Sunday, March 15, 2009

Other Responses to "Darwin on Trial"

We previously mentioned Michael Ruse, the philosopher of science and the most important witness for the opposition to the 1981 Arkansas case we examined a while back (the one over which Judge Overton presided). At the Foundation for Thought and Ethics conference in March 1992 reputable academics from both sides of the evolution controversy gathered. Attention was paid specifically to the metaphysical issues for once. Ruse and Phillip Johnson participated in a debate there over whether theism and Darwinian evolution are compatible. Then at the February 1993 meeting of the American Association for the Advancement of Science, Ruse made some astonishing public admissions. He affirmed the reality of metaphysical assumptions in naturalistic science and urged honesty in dealing with them.

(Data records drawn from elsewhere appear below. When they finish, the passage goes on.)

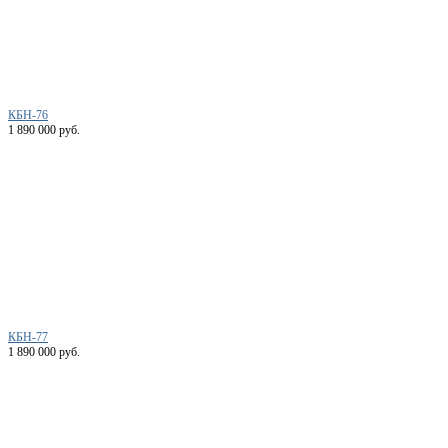
КБН-76
1 890 000 руб.
КБН-77
1 890 000 руб.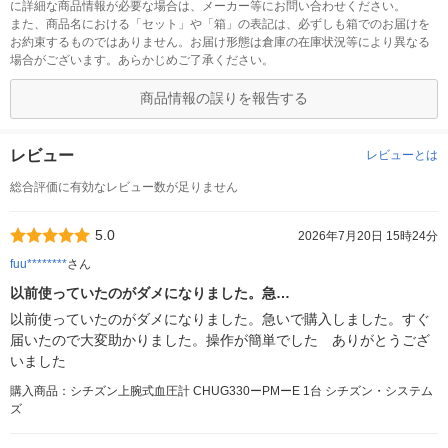
に詳細な商品情報が必要な場合は、メーカー等にお問い合わせください。
また、商品名における「セット」や「箱」の表記は、必ずしも箱でのお届けを
お約束するものではありません。お届け形態は倉庫の在庫状況等により異なる
場合がございます。あらかじめご了承ください。
商品情報の誤りを報告する
レビュー
レビューとは
総合評価に有効なレビュー数が足りません
5.0
2026年7月20日 15時24分
fuu********
さん
以前使っていたのがダメになりました。急…
以前使っていたのがダメになりました。急いで購入しました。すぐ
届いたので大変助かりました。操作が簡単でした ありがとうござ
いました
購入商品：シチズン上腕式血圧計 CHUG330ーPMーE 1台 シチズン・システム
ズ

But no good deed goes unpunished. Arthur Shapiro, a zoologist who also attended the 1992 meeting, readily affirmed that "there is an irreducible core of ideological assumptions underlying science," but celebrated the materialistic preference for explaining reality and contrasted it to a primitive viewpoint that essentially ascribes natural phenomena to "the gods." By this Shapiro showed he held an appalling--but all too common--misconception of theism.

The aforementioned William Provine was very harsh in his comments about Johnson's arguments as put forth in Darwin on Trial but admitted that there was one point in common: Both understand the incompatibility of Darwinism and theism and deplore the efforts to cover this up for public relations purposes. Remember, Provine is a very hard core atheist.